傅南州端着茶杯,轻轻地嗯了一声。
周清越转过身,背靠着栏杆,仰头看着这个比他高出太多的男人。
“就像我上次说的,我是妈妈的儿子,就算你不喜欢,以后也得喜欢。”
傅南州看着他这模样,忽然笑了。
他蹲下身,视线与周清越平齐。
“你说得对。”
他伸手,揉了揉周清越的头发,手掌温暖而干燥。
“我上次也说了,正因为你是她的儿子,所以我才会包容你,也正因为你是她的儿子,所以,我以后会学着喜欢你。”
“你……你和我爸爸不一样。”周清越小声说。
“哪里不一样?”傅南州饶有兴致地问。
“我爸爸他总是很凶,还不讲道理。”
周清越想了想,又补充了一句,“而且他很笨,总是惹妈妈生气。”
傅南州嘴角的笑意更深了。
“清越。”
他收回手,站起身,“你妈妈是个很好的人,她值得被爱,我爱她,所以我也会试着去爱你,这不矛盾。”
“你是个聪明的孩子,你应该明白我的意思。”
周清越看着傅南州,沉默了。
琴房里,断断续续的钢琴声停了。
裴清漪和傅灵走了出来。
“你们在聊什么呢?”裴清漪笑着问。
“没什么。”傅南州走过去,揽住她的肩膀,“在讨论男子汉之间的话题。”
周清越跟在后面,没有说话,只是悄悄地伸出手,抓住了裴清漪的另一只手。
裴清漪一手牵着儿子,一手被未婚夫揽着,傅灵则抱着她的腿。
晚上九点,刘叔准时来接周清越。
小家伙一步三回头。
“妈妈,我明天还能来吗?”
“当然可以。”裴清漪蹲下身,替他整理好衣领,“只要你想来,随时都可以。”
得到保证,周清越才心满意足地上了车。
送走周清越,裴清漪回到公寓。
傅南州已经收拾好了餐桌,正在书房处理邮件。
裴清漪倒了杯牛奶,走进书房。
“今天谢谢你。”她轻声说。
傅南州从电脑屏幕前抬起头,看着她:“谢我什么?”
“谢谢你对清越那么好。”
傅南州拉过她的手,让她坐在自己腿上。
“清漪,你怎么那么笨,总是记不住我说的话,我跟你说过的,我们之间,永远都不需要这两个字。”

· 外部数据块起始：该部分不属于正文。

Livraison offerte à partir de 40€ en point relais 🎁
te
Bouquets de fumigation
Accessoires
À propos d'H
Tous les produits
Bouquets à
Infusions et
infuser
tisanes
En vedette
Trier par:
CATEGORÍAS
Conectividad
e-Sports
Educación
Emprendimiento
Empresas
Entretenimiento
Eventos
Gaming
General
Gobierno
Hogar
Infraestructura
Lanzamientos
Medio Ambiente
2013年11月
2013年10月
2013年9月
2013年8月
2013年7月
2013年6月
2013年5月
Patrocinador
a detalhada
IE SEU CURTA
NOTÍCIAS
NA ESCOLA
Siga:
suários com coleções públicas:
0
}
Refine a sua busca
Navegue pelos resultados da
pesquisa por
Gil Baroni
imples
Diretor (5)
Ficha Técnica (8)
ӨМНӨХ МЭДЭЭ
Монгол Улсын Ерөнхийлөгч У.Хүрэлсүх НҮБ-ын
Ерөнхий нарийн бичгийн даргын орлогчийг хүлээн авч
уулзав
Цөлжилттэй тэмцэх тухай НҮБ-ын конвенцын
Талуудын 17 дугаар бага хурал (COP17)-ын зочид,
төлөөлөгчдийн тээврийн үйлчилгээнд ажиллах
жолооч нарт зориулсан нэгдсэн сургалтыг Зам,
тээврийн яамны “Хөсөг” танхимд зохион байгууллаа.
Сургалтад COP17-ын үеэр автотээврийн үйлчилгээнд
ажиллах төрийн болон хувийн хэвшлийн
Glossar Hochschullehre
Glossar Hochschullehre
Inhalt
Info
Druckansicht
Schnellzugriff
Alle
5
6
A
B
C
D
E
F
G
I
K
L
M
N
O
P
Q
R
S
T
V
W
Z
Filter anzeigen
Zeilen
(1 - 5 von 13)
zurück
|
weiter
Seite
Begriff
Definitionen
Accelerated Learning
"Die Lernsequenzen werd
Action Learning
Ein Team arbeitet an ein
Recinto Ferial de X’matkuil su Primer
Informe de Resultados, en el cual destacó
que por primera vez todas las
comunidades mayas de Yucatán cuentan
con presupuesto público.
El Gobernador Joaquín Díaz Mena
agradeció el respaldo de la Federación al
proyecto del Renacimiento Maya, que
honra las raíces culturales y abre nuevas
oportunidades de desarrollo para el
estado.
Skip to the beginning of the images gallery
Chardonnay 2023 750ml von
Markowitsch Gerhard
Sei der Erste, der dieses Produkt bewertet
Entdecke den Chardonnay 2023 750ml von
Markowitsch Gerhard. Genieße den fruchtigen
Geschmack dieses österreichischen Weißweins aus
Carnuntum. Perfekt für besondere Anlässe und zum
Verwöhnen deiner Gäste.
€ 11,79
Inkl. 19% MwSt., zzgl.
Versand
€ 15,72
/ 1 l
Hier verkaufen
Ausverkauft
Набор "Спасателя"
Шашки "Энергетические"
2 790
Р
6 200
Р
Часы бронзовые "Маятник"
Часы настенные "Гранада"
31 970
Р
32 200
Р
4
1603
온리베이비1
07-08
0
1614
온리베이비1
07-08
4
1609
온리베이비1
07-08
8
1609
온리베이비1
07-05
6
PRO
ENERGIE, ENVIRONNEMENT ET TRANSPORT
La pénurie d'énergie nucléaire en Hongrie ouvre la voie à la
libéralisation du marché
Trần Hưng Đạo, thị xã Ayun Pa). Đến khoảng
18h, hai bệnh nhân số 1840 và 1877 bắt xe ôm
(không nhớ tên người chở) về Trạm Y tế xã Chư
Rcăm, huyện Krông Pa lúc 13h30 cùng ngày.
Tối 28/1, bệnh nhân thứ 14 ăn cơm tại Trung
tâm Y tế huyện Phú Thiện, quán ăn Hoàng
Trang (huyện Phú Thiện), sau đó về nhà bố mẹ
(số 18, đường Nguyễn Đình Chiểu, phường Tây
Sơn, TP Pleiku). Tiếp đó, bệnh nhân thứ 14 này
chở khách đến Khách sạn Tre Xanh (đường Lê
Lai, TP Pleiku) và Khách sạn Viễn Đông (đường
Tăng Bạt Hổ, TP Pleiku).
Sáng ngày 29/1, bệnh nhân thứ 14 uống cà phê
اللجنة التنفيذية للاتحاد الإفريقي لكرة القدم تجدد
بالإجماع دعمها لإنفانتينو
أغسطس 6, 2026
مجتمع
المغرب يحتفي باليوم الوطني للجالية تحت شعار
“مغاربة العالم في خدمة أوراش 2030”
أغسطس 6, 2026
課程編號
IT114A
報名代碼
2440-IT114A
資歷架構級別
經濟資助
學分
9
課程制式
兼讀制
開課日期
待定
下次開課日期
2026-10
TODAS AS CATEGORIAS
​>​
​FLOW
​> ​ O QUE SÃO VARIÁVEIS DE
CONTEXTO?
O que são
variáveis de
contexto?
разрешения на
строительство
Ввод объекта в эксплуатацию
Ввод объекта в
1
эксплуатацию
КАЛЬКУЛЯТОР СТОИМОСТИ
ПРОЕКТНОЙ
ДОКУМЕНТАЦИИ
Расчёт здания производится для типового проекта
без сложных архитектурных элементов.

他低头,听的给了她一个吻,“周清越是你的儿子,只要一切与你相关的东西,我都会选择去接受,我只希望你开心,没有任何负担。”
裴清漪目光紧紧的盯着他,只觉得从来没有过的安心。
“阿州,有你在真好。”
“嗯,我也是这么觉得的。”
傅南州抱着她,声音极致温柔,“所以,该给我个名分转正了吧?”
裴清漪的脸颊有些发烫。
而此时的周家大宅,气氛却有些凝重。
周京晏坐在书房,看着助理刚刚发来的调查报告。
报告显示,王军最后出现的地点,是东南亚。
那里龙蛇混杂,一旦人进了那里,再想找到,难如登天。
周京晏烦躁地扯了扯领带,拿起手机,拨通了一个号码。
电话响了很久才被接通,那头传来一个苍老而警惕的声音。
“谁?”
“福伯,是我,京晏。”
电话那头沉默了,福伯是周家以前的老管家,在周京晏父母去世后,就回乡养老了,多年不曾联系。
“大少爷……”福伯的声音带着一丝颤抖。
“福伯,我想问你一件事。”
周京晏的声音很沉,“当年我父母出事前后,裴家有没有什么异常?”
福伯在那头又沉默了许久,久到周京晏以为他不会回答。
“大少爷,”福伯终于开口,声音压得很低,“当年的事,老爷和夫人他们可能不是死于意外。”
“裴家老爷,他可能也是被逼无奈。”
周京晏的脑子嗡嗡作响,他握着手机,指节用力到失去血色。
“说下去。”
“出事前那阵子,老爷和裴先生吵过好几次,关着书房门吵,动静大得很,偷偷听过。”
福伯的声音压得更低,仿佛怕被什么人听见,“老爷好像是被人给缠上了,非要投一个海外的项目,裴先生死活不同意,说那个人不是好东西,让老爷离他远点。”
周京晏的太阳穴突突地跳。
“那个人是谁?”
“我不知道,我真不知道。”福伯的声音透着无力。
“老爷嘴严,裴先生也只是骂,从没提过名字,我只知道,因为这事,两位先生闹得很不愉快。”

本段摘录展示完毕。